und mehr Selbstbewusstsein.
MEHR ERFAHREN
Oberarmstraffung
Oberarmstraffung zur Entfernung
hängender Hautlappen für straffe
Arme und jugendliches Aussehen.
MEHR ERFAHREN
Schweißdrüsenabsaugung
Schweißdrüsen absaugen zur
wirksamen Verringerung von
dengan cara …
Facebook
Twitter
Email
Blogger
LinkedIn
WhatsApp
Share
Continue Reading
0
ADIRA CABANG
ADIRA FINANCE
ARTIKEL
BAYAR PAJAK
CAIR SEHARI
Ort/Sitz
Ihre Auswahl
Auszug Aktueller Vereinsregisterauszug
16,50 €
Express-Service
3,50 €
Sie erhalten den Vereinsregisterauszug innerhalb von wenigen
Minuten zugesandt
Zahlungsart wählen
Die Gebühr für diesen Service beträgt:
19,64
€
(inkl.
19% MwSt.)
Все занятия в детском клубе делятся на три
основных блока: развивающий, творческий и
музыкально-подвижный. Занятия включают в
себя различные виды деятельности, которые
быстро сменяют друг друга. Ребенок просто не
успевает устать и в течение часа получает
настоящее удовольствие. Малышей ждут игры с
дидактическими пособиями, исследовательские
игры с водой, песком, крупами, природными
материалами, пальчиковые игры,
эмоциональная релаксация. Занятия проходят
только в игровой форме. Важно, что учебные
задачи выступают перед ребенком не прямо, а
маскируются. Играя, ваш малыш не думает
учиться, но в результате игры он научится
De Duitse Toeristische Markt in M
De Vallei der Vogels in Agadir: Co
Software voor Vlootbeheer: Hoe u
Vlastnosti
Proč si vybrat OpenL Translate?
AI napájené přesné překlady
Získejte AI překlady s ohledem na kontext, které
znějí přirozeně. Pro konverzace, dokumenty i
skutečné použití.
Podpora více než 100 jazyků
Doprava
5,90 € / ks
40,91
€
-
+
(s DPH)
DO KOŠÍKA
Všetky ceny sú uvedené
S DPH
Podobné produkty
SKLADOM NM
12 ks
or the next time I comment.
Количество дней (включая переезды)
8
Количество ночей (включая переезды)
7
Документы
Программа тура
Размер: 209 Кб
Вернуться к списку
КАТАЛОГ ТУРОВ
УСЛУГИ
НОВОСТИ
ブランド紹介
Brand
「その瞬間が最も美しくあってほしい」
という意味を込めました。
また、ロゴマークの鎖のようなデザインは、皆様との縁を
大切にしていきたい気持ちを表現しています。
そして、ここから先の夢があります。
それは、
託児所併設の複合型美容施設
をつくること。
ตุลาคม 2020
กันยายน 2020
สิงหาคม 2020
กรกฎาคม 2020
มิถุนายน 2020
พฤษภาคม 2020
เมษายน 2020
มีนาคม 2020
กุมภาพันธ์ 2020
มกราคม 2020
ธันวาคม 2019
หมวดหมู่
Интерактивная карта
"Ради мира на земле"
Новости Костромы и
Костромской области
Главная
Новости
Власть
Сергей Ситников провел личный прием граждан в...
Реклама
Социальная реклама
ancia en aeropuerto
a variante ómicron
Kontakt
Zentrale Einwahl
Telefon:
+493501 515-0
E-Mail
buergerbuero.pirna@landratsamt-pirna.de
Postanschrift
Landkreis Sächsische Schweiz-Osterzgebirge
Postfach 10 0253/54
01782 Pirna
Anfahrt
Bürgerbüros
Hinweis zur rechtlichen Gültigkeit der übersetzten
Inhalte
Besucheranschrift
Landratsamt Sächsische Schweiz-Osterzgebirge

◆ ◆ ◆ ◆

## EXERCISE AIM:
Return only the part of the records above that opens with the line containing "มกราคม 2020" and closes with the line containing "Bürgerbüros", ends included.

## SOLUTION:
มกราคม 2020
ธันวาคม 2019
หมวดหมู่
Интерактивная карта
"Ради мира на земле"
Новости Костромы и
Костромской области
Главная
Новости
Власть
Сергей Ситников провел личный прием граждан в...
Реклама
Социальная реклама
ancia en aeropuerto
a variante ómicron
Kontakt
Zentrale Einwahl
Telefon:
+493501 515-0
E-Mail
buergerbuero.pirna@landratsamt-pirna.de
Postanschrift
Landkreis Sächsische Schweiz-Osterzgebirge
Postfach 10 0253/54
01782 Pirna
Anfahrt
Bürgerbüros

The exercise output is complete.